When a dead bat was found in a package of salad greens in 2017, the Florida story spurred product recalls and national media attention. The incident, assumed to be rare, was one of dozens of cases of consumers finding animals – live, dead, or severed – in fresh produce over the past 15 years. A University of Illinois study catalogues and analyzes these incidents as part of a larger effort towards greater food safety and quality improvements in the fresh produce industry.
“There’s a big food safety concern about any wildlife that gets into fields where fresh produce is grown, leading to various control measures, sometimes even drastic tactics,” says Daniel Hughes, postdoctoral researcher in the Department of Animal Sciences at U of I and lead author on the study. “We’re trying to find non-lethal solutions to exclude frogs from fields, but I realized even if we implement new technologies, how do we know we solved anything?”
Hughes is referring to the fact that there is no publicly accessible data documenting how often wildlife gets into fields and onto dinner plates, and therefore no benchmarks to measure success of new control measures. So, he started scouring the internet for media mentions.
“I started looking out of curiosity, saving links to articles of people finding frogs in their salads. Within a couple months, I had this long list. I realized there’s something more going on here that we’ve been led to believe. Every article I clicked on claimed it was super rare, but when you’re looking at 25 of those incidents, it doesn’t sound that rare to me,” he says.

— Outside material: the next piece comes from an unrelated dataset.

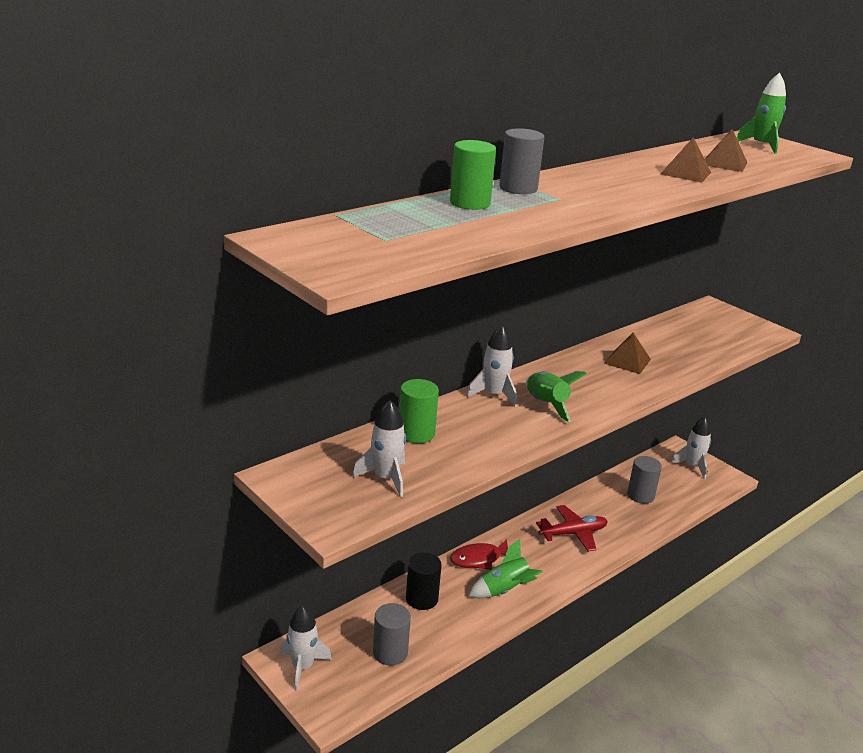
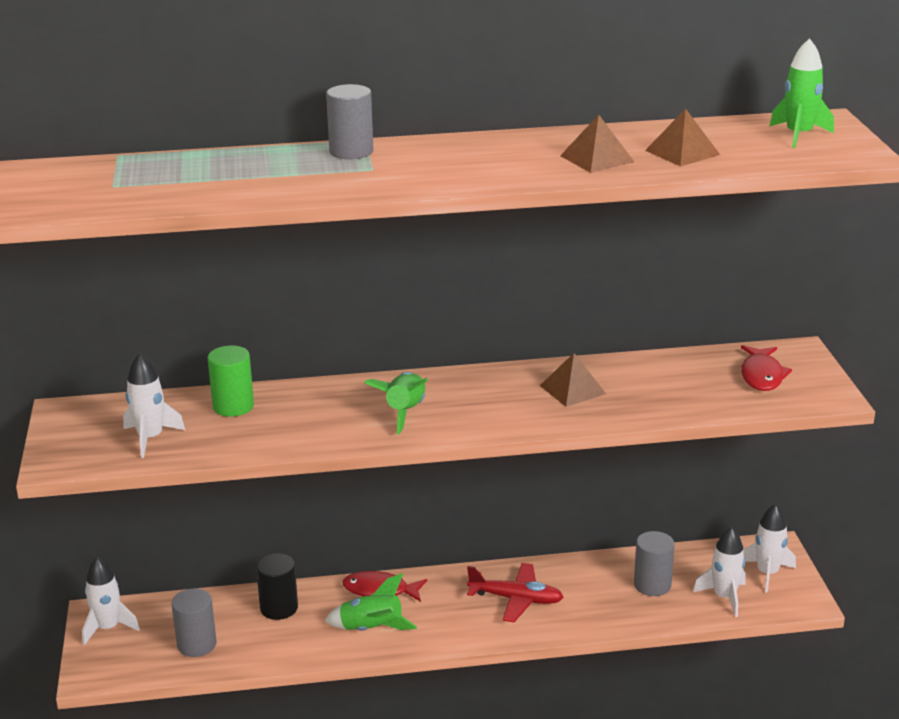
camera: 35 degrees right, 0 degrees up
green cylinder [450,140,496,210] -> none
white rocket [467,325,517,407] -> white rocket moved to [693,527,746,617]
none -> red fish [741,345,792,391]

Hughes decided to formalize his search using social science standards and wound up with 40 news stories from the United States between 2003 and 2018. He believes this sample strongly underestimates the true scope of the issue. For example, consumers may report incidents directly to the store or produce company and not to media, or stories may have appeared in print versions of newspapers and not been published online. Despite these shortcomings, Hughes’ efforts represent the first systematic analysis of available information on the issue.
Over 50% of the 40 incidents involved frogs, but lizards, snakes, mice, birds, and yes, a bat, were found in salad greens, green beans, or mixed vegetables. Ten of these – nine frogs and one lizard – were found alive.
In three-quarters of the incidents, the produce was conventionally grown, not organic.
“It was implied over and over in these articles: if you buy organic, getting a frog is par for the course, essentially,” Hughes says. “If that was true, we should have seen the opposite of what we found. We did not take into account market-share differences between conventional and organic produce, but this result ran contrary to common opinion.”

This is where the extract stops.